**Provided text**
[Start of section]

- Külüs Location within Azerbaijan
- Coordinates: 39°21′43″N 45°39′38″E﻿ / ﻿39.36194°N 45.66056°E
- Country: Azerbaijan
- Autonomous republic: Nakhchivan
- District: Shahbuz

Population (2005)^{[citation needed]}
- • Total: 1,179
- Time zone: UTC+4 (AZT)

= Külüs =

Village and municipality in Nakhchivan, Azerbaijan

Külüs (also, Kulus and Kyulyus) is a village and municipality in the Shahbuz District of Nakhchivan, Azerbaijan. It is located in the near of the Shahbuz-Kecili highway, 13 km in the south-east from the district center, on the slope of the Zangezur ridge. Its population is busy with gardening and animal husbandry. There is a secondary school, a club, a library and a medical center in the village. It has a population of 1,179.

==Etymology==
The meaning of the name of the Kulus is related with the Kol one of the arms of the Sakas and Uz one of the arms of the Kipchaks-Pechenegs-Oghuz which had great migration to the Caucasus in the I Millennium BC. In the 1st-5th centuries the Albanians, in the Middle Ages the Seleykə one of the arms of the Turkic-Kengerli tribe were settled down in this ancient Turkish land and were mixed with the local Turks. Some researchers assumed that the name was created with the word of kuhul (cave).

[End of section]

**Study material**

[Start of section]

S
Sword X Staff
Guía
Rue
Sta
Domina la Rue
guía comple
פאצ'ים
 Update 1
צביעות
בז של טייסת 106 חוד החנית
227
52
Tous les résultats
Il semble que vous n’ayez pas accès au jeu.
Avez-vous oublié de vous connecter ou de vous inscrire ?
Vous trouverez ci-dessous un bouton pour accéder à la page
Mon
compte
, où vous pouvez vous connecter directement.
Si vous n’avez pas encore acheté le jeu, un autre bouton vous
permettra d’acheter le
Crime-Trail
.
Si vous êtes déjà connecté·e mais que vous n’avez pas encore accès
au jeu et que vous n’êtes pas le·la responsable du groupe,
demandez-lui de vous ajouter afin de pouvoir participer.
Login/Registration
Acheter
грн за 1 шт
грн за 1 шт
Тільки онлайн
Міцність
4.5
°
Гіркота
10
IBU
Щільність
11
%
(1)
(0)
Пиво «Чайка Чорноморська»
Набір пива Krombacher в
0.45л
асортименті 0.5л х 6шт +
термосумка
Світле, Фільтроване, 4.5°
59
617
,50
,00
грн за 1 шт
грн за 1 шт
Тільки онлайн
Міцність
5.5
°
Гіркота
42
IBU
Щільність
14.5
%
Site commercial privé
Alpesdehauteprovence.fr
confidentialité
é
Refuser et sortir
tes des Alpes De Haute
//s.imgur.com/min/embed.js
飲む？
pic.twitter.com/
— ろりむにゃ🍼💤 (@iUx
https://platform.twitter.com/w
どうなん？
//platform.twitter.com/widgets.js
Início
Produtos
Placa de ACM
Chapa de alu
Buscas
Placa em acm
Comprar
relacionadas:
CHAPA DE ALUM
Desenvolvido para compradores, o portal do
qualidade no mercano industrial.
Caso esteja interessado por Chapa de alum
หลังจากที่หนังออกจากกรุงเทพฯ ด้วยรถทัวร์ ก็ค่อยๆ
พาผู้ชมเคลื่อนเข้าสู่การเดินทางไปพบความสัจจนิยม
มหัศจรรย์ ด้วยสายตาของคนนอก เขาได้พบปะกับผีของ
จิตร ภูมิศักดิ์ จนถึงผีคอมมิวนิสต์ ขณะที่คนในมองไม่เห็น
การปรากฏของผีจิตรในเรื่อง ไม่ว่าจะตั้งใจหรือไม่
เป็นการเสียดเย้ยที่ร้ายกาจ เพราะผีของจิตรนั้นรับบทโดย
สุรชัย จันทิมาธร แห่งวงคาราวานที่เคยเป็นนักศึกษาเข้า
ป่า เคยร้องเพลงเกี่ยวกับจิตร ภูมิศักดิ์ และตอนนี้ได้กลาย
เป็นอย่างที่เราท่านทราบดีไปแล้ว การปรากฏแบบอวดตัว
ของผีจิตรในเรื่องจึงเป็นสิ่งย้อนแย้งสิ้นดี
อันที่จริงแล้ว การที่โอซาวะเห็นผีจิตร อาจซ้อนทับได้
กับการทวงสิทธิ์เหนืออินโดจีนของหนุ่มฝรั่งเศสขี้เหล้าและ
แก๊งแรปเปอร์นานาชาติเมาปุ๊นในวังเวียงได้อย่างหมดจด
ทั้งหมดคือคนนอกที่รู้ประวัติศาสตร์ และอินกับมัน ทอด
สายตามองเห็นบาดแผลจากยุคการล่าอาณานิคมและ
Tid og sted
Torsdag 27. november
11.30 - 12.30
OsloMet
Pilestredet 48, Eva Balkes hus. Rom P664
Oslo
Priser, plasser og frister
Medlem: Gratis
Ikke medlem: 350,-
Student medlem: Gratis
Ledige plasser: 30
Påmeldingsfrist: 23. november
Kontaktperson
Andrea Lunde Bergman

[End of section]

According to the text about Külüs, how far from the district center is the village, and in which direction?

13 km to the south-east.